En una pradera junto al bosque vivía un cabrito llamado Gritsko. Tenía el pelo rojizo, una larga barba y unos cuernos puntiagudos. Cada mañana iba al arroyo a beber agua fresca.

Al otro lado del arroyo, en un huerto cercado, vivía un corderito llamado Ostap. Era blanco, rizado y tenía los ojos alegres. También le gustaba beber el agua del arroyo, la más fresca y fría.

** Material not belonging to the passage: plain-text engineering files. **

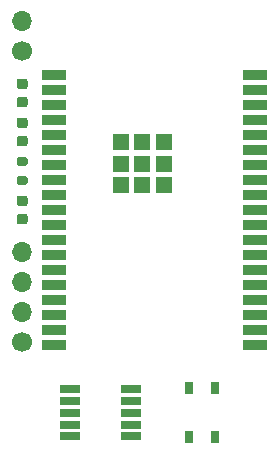
<source format=gbr>
%TF.GenerationSoftware,KiCad,Pcbnew,(5.1.9)-1*%
%TF.CreationDate,2021-03-30T21:26:33+02:00*%
%TF.ProjectId,plant,706c616e-742e-46b6-9963-61645f706362,rev?*%
%TF.SameCoordinates,Original*%
%TF.FileFunction,Soldermask,Top*%
%TF.FilePolarity,Negative*%
%FSLAX46Y46*%
G04 Gerber Fmt 4.6, Leading zero omitted, Abs format (unit mm)*
G04 Created by KiCad (PCBNEW (5.1.9)-1) date 2021-03-30 21:26:33*
%MOMM*%
%LPD*%
G01*
G04 APERTURE LIST*
%ADD10R,0.650000X1.050000*%
%ADD11R,1.750000X0.700000*%
%ADD12R,1.330000X1.330000*%
%ADD13R,2.000000X0.900000*%
%ADD14C,1.700000*%
%ADD15O,1.700000X1.700000*%
G04 APERTURE END LIST*
D10*
%TO.C,SW1*%
X167073000Y-99230000D03*
X167073000Y-95080000D03*
X169223000Y-99230000D03*
X169223000Y-95080000D03*
%TD*%
D11*
%TO.C,IC2*%
X162087000Y-95187000D03*
X162087000Y-96187000D03*
X162087000Y-97187000D03*
X162087000Y-98187000D03*
X162087000Y-99187000D03*
X156937000Y-99187000D03*
X156937000Y-98187000D03*
X156937000Y-97187000D03*
X156937000Y-96187000D03*
X156937000Y-95187000D03*
%TD*%
D12*
%TO.C,IC1*%
X164919000Y-77915000D03*
X163084000Y-77915000D03*
X161249000Y-77915000D03*
X164919000Y-74245000D03*
X163084000Y-74245000D03*
X161249000Y-74245000D03*
X164919000Y-76080000D03*
X161249000Y-76080000D03*
X163084000Y-76080000D03*
D13*
X172584000Y-68580000D03*
X172584000Y-69850000D03*
X172584000Y-71120000D03*
X172584000Y-72390000D03*
X172584000Y-73660000D03*
X172584000Y-74930000D03*
X172584000Y-76200000D03*
X172584000Y-77470000D03*
X172584000Y-78740000D03*
X172584000Y-80010000D03*
X172584000Y-81280000D03*
X172584000Y-82550000D03*
X172584000Y-83820000D03*
X172584000Y-85090000D03*
X172584000Y-86360000D03*
X172584000Y-87630000D03*
X172584000Y-88900000D03*
X172584000Y-90170000D03*
X172584000Y-91440000D03*
X155584000Y-91440000D03*
X155584000Y-90170000D03*
X155584000Y-88900000D03*
X155584000Y-87630000D03*
X155584000Y-86360000D03*
X155584000Y-85090000D03*
X155584000Y-83820000D03*
X155584000Y-82550000D03*
X155584000Y-81280000D03*
X155584000Y-80010000D03*
X155584000Y-78740000D03*
X155584000Y-77470000D03*
X155584000Y-76200000D03*
X155584000Y-74930000D03*
X155584000Y-73660000D03*
X155584000Y-72390000D03*
X155584000Y-71120000D03*
X155584000Y-69850000D03*
X155584000Y-68580000D03*
%TD*%
D14*
%TO.C,J1*%
X152908000Y-91186000D03*
D15*
X152908000Y-88646000D03*
X152908000Y-86106000D03*
X152908000Y-83566000D03*
%TD*%
%TO.C,J2*%
X152908000Y-64008000D03*
D14*
X152908000Y-66548000D03*
%TD*%
%TO.C,R1*%
G36*
G01*
X152633000Y-75483000D02*
X153183000Y-75483000D01*
G75*
G02*
X153383000Y-75683000I0J-200000D01*
G01*
X153383000Y-76083000D01*
G75*
G02*
X153183000Y-76283000I-200000J0D01*
G01*
X152633000Y-76283000D01*
G75*
G02*
X152433000Y-76083000I0J200000D01*
G01*
X152433000Y-75683000D01*
G75*
G02*
X152633000Y-75483000I200000J0D01*
G01*
G37*
G36*
G01*
X152633000Y-77133000D02*
X153183000Y-77133000D01*
G75*
G02*
X153383000Y-77333000I0J-200000D01*
G01*
X153383000Y-77733000D01*
G75*
G02*
X153183000Y-77933000I-200000J0D01*
G01*
X152633000Y-77933000D01*
G75*
G02*
X152433000Y-77733000I0J200000D01*
G01*
X152433000Y-77333000D01*
G75*
G02*
X152633000Y-77133000I200000J0D01*
G01*
G37*
%TD*%
%TO.C,C3*%
G36*
G01*
X153158000Y-74631000D02*
X152658000Y-74631000D01*
G75*
G02*
X152433000Y-74406000I0J225000D01*
G01*
X152433000Y-73956000D01*
G75*
G02*
X152658000Y-73731000I225000J0D01*
G01*
X153158000Y-73731000D01*
G75*
G02*
X153383000Y-73956000I0J-225000D01*
G01*
X153383000Y-74406000D01*
G75*
G02*
X153158000Y-74631000I-225000J0D01*
G01*
G37*
G36*
G01*
X153158000Y-73081000D02*
X152658000Y-73081000D01*
G75*
G02*
X152433000Y-72856000I0J225000D01*
G01*
X152433000Y-72406000D01*
G75*
G02*
X152658000Y-72181000I225000J0D01*
G01*
X153158000Y-72181000D01*
G75*
G02*
X153383000Y-72406000I0J-225000D01*
G01*
X153383000Y-72856000D01*
G75*
G02*
X153158000Y-73081000I-225000J0D01*
G01*
G37*
%TD*%
%TO.C,C2*%
G36*
G01*
X152658000Y-68879000D02*
X153158000Y-68879000D01*
G75*
G02*
X153383000Y-69104000I0J-225000D01*
G01*
X153383000Y-69554000D01*
G75*
G02*
X153158000Y-69779000I-225000J0D01*
G01*
X152658000Y-69779000D01*
G75*
G02*
X152433000Y-69554000I0J225000D01*
G01*
X152433000Y-69104000D01*
G75*
G02*
X152658000Y-68879000I225000J0D01*
G01*
G37*
G36*
G01*
X152658000Y-70429000D02*
X153158000Y-70429000D01*
G75*
G02*
X153383000Y-70654000I0J-225000D01*
G01*
X153383000Y-71104000D01*
G75*
G02*
X153158000Y-71329000I-225000J0D01*
G01*
X152658000Y-71329000D01*
G75*
G02*
X152433000Y-71104000I0J225000D01*
G01*
X152433000Y-70654000D01*
G75*
G02*
X152658000Y-70429000I225000J0D01*
G01*
G37*
%TD*%
%TO.C,C1*%
G36*
G01*
X153158000Y-81235000D02*
X152658000Y-81235000D01*
G75*
G02*
X152433000Y-81010000I0J225000D01*
G01*
X152433000Y-80560000D01*
G75*
G02*
X152658000Y-80335000I225000J0D01*
G01*
X153158000Y-80335000D01*
G75*
G02*
X153383000Y-80560000I0J-225000D01*
G01*
X153383000Y-81010000D01*
G75*
G02*
X153158000Y-81235000I-225000J0D01*
G01*
G37*
G36*
G01*
X153158000Y-79685000D02*
X152658000Y-79685000D01*
G75*
G02*
X152433000Y-79460000I0J225000D01*
G01*
X152433000Y-79010000D01*
G75*
G02*
X152658000Y-78785000I225000J0D01*
G01*
X153158000Y-78785000D01*
G75*
G02*
X153383000Y-79010000I0J-225000D01*
G01*
X153383000Y-79460000D01*
G75*
G02*
X153158000Y-79685000I-225000J0D01*
G01*
G37*
%TD*%
M02*

</source>
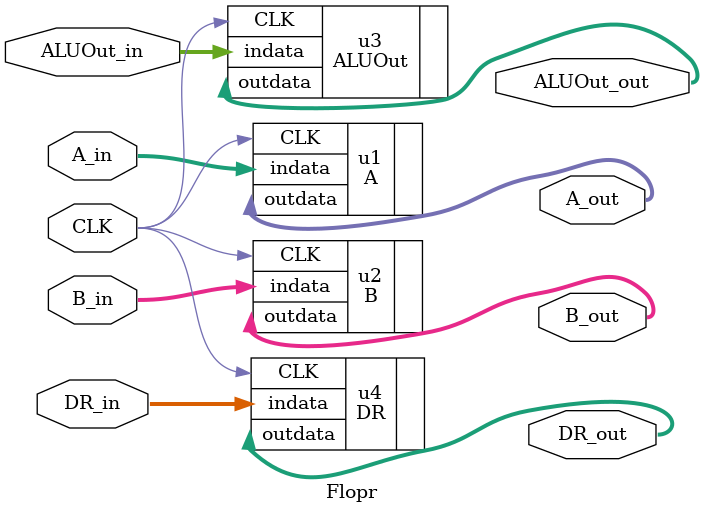
<source format=v>
`timescale 1ns / 1ps

//½«ËÄ¸ö»º³åÆ÷Àý»¯
module Flopr(CLK,B_in,A_in,ALUOut_in,DR_in,B_out,A_out,ALUOut_out,DR_out);//Êý¾Ý¼Ä´æÆ÷,Êý¾Ý»º³å£¬ÓÉ´ø¸´Î»µÄD´¥·¢Æ÷¹¹³É
       input CLK;
       input [31:0] B_in,A_in,ALUOut_in,DR_in;
       output [31:0] B_out,A_out,ALUOut_out,DR_out;
      
    A u1(
    .CLK(CLK),
    .indata(A_in),
    .outdata(A_out)
        );
    
    B u2(
    .CLK(CLK),
    .indata(B_in),
    .outdata(B_out)
        );
    ALUOut u3(
    .CLK(CLK),
    .indata(ALUOut_in),
    .outdata(ALUOut_out)
              );
    DR u4(
    .CLK(CLK),
    .indata(DR_in),
    .outdata(DR_out)
          );
    
endmodule

</source>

Sobre el arroyo había un puente estrecho. Apenas cabía un animal. Dos no podían pasar.

Una mañana, Gritsko subió al puente por un lado. Y Ostap, por el otro. Se encontraron en medio.

— ¡Déjame pasar! — gritó Gritsko. — ¡Yo paso primero siempre!
— ¡Qué va! — se enfadó Ostap. — ¡Ya estoy en el puente, sigo yo!
— ¡No, yo!
— ¡No, yo!

Estaban así, empujándose con los cuernos, pisando fuerte. El puente se balanceaba. Ninguno quería ceder.

Al final, los dos se dieron la vuelta y se fueron a casa. Enfadados, ofendidos. Desde entonces, Gritsko iba al arroyo al atardecer, y Ostap por la mañana. No querían encontrarse.

Pero el verano fue muy caluroso. El agua del arroyo disminuyó. Por la mañana estaba fría y sabrosa, pero al atardecer, tibia y menos agradable.

Gritsko estaba triste. Le gustaría volver a beber el agua fresca de la mañana. Pero eso significaba encontrarse con Ostap…

Y Ostap también estaba triste. Le gustaría pasear al atardecer, cuando hace fresco, y no estar en el huerto. Pero eso significaba ver a Gritsko…

Una tarde, Gritsko llegó al arroyo más temprano que de costumbre. Y vio a Ostap sentado en la orilla.

— Perdona — dijo Gritsko en voz baja. — Aquel día pude haberme apartado.
— Y yo también lo siento — respondió Ostap. — El puente no es mío.

Se quedaron callados.

— ¿Y si… — propuso Gritsko — nos ponemos de acuerdo? Un día tú pasas primero por la mañana, y al otro, yo.
— ¡O más fácil! — se alegró Ostap. — Uno avisa cuando va a entrar al puente. El otro lo oye y espera un poco.

Gritsko sonrió. Ostap también.

Desde entonces, se avisaban antes del puente. A veces incluso se encontraban en la orilla y veían juntos las nubes reflejadas en el agua.

Y el puente ya no se tambaleaba por las peleas, solo por los suaves pasos de los cabritos y corderitos que cruzaban tranquilos.